26 July 2019

Why You Need to Set Genealogy Priorities

Knowing what you want from your genealogy research can keep you on track.

Imagine a world…where time stands still and you can research your family tree for as long as you please.

Yeah. That's not gonna happen.

Since your genealogy research time is limited, you need to make the most of it. If you stick to your top priorities, you can make the most progress.

Let your priorities keep you on the path you want to take.
Let your priorities keep you on the path you want to take.

Here's an example of what I mean. There's a celebrity whose ancestors came from my grandfather's hometown in Italy. I'd known about her link to the town for years.

But a new lead gave me the names of the celebrity's great grandparents: Francesco diPaola and Libera Antonia Marino. And the fact that they emigrated to the USA.

It turns out her great grandparents were in my family tree! Better yet, her great grandfather was the grandson of my 4th great grandparents. If things worked out, and she and I shared this set of 4th great grandparents, we'd be 5th cousins.

That's what I needed to prove. I had to find a line from this immigrant couple to the celebrity. I turned to Ancestry.com for U.S. records. I found Francesco diPaola's 1903 immigration record. He was still single when he came here.

I pressed on. I went first to the family's 1940 census. I figured the celebrity's grandparent was most likely to be there as a child.
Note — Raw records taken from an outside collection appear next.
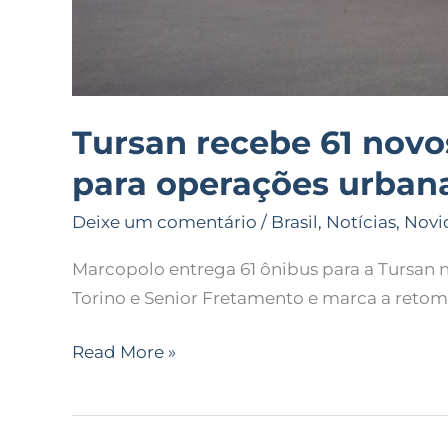
Tursan recebe 61 nov
para operações urban
Deixe um comentário
/
Brasil
,
Notícias
,
Novi
Marcopolo entrega 61 ônibus para a Tursan 
Torino e Senior Fretamento e marca a retom
Read More »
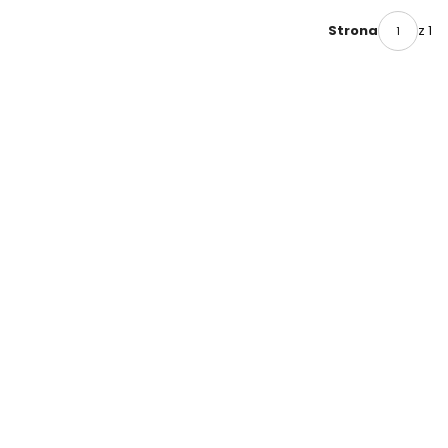
z 1
Strona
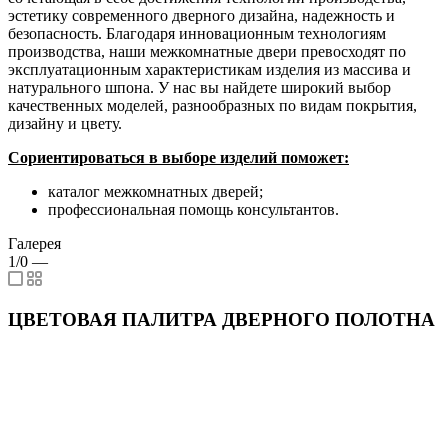
эстетику современного дверного дизайна, надежность и
безопасность. Благодаря инновационным технологиям
производства, наши межкомнатные двери превосходят по
эксплуатационным характеристикам изделия из массива и
натурального шпона. У нас вы найдете широкий выбор
качественных моделей, разнообразных по видам покрытия,
дизайну и цвету.
Сориентироваться в выборе изделий поможет:
каталог межкомнатных дверей;
профессиональная помощь консультантов.
Галерея
1/0
—
ЦВЕТОВАЯ ПАЛИТРА ДВЕРНОГО ПОЛОТНА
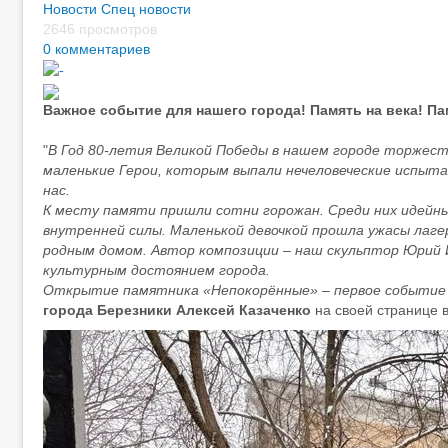
Новости
Спец новости
2646 просмотров
0 комментариев
Важное событие для нашего города! Память на века! П
"
В Год 80-летия Великой Победы в нашем городе торжес
маленькие Герои, которым выпали нечеловеческие испытани
нас.
К месту памяти пришли сотни горожан. Среди них идейны
внутренней силы. Маленькой девочкой прошла ужасы лагер
родным домом. Автор композиции – наш скульптор Юрий 
культурным достоянием города.
Открытие памятника «Непокорённые» – первое событие 
города Березники Алексей Казаченко
на своей странице в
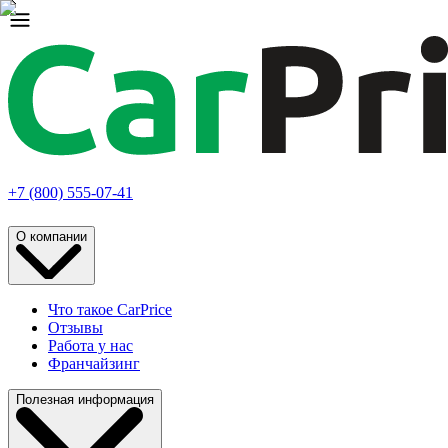
+7 (800) 555-07-41
О компании
Что такое CarPrice
Отзывы
Работа у нас
Франчайзинг
Полезная информация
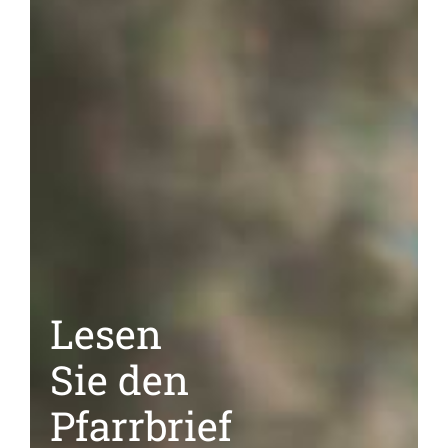
Lesen
Sie den
Pfarrbrief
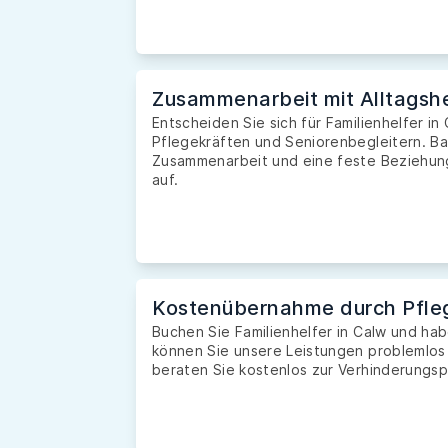
Zusammenarbeit mit Alltagshe
Entscheiden Sie sich für Familienhelfer in
Pflegekräften und Seniorenbegleitern. Ba
Zusammenarbeit und eine feste Beziehung 
auf.
Kostenübernahme durch Pfle
Buchen Sie Familienhelfer in Calw und h
können Sie unsere Leistungen problemlos
beraten Sie kostenlos zur Verhinderungsp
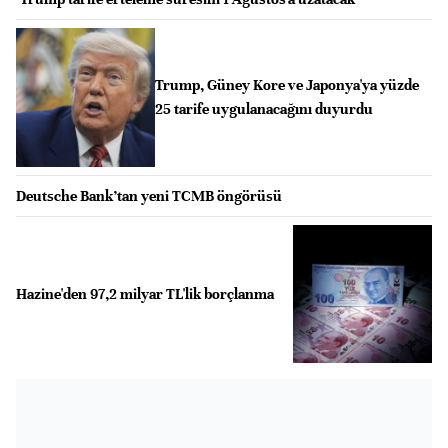
Trump, Güney Kore ve Japonya'ya yüzde
25 tarife uygulanacağını duyurdu
Deutsche Bank’tan yeni TCMB öngörüsü
Hazine'den 97,2 milyar TL'lik borçlanma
Logically, since the celebrity's maiden name is not diPaola, she should be the granddaughter of one of the diPaola girls. There were 2 girls in the family on this 1940 census. I picked one. I searched for any record that might show she married a man with the same last name as the celebrity.

And I found it. The elder diPaola daughter's U.S. Social Security Application and Claims Index shows her maiden name, diPaola, and her married name. It matches the name of the celebrity. Based on that alone, I attached the celebrity's father to this diPaola daughter. (I found his name on Wikipedia.)

That made the celebrity my 5th cousin.

But I kept going. I wanted to find the other documents for the family. I discovered that Libera, the celebrity's great grandmother, came to America in 1899 to join her father. Her father Giorgio Marino was in the same U.S. town Francesco diPaola went to in 1903.

That means this Italian couple, born in the same town, reconnected and married in Pennsylvania. The Marino family then joined the diPaola family and moved from Pennsylvania to Michigan.

Then I found that an older daughter, not in the 1940 census, had also married a man with the celebrity's maiden name. Maybe she was the celebrity's grandmother!

An obituary would help me decide which sister is the celebrity's grandmother. So far I haven't found one. I'd like to get it right, of course. But either way, I do know the celebrity is my 5th cousin. That was the game I was playing.

More than once during this genealogy session I had to rein myself in. Did I really want to spend so much time following Francesco and Libera's many, many children? Not really.

That's when I thought about my priorities. Focusing on my priorities, I decided to leave the descendants alone for now. I'd found almost every possible U.S. record for them. But the couple's siblings in Italy were more important to me.

My Priority One is always the 19th-century Italians from my ancestral hometowns. I want to strengthen that part of my family tree and make it as complete as possible. I have 1,000s of vital records from my towns sitting on my computer. Nearly every person in those documents is connected to me. My passion is to piece them all together.

Yes, it would be great to find out where all the Italian emigrants wound up later in life. But that's not my priority.

In a rare case of peeking at someone else's tree, I got the leg-up I needed.
In a rare case of peeking at someone else's tree, I got the leg-up I needed.

So I returned to their ancestors. I knew the names of Francesco diPaola's parents, but I couldn't find their documents. A peek at someone else's family tree helped me narrow down their birth years. Eventually, I found them!

Now I'm looking through their family's facts. What am I missing? Where should I look for it? Can I add more generations?

My priorities set me back on the track that's most important to me.

What's your top priority? Is it to:
  • document your closest family members?
  • locate the living descendants of your ancestor's siblings?
  • find your earliest recorded ancestor?
  • figure out your connection to your DNA matches?
  • spread your tree out as wide as you can?
Whatever is most important to you, let it guide you. When research time is limited, let your top priority set you on the path toward that goal.

Diversions can be really fun. I've gone way out on distant limbs of my family tree just because I could. But in the end, I want my family tree to be a rock-solid, well-documented snapshot of my ancestral hometowns.

Now it's time to get back to it.

1 comment:

  1. I agree for the most part - clearly, unless we start at 10 years old, we'll likely never, ever get more than half-way through all the genealogy work that needs to be done. However, there are days that I do indulge and just go down the rabbit hole - not only is it fun, but I often learn from the experience - finding new sources and resources and even new leads on priority family members. That said, I try to stick to my priorities.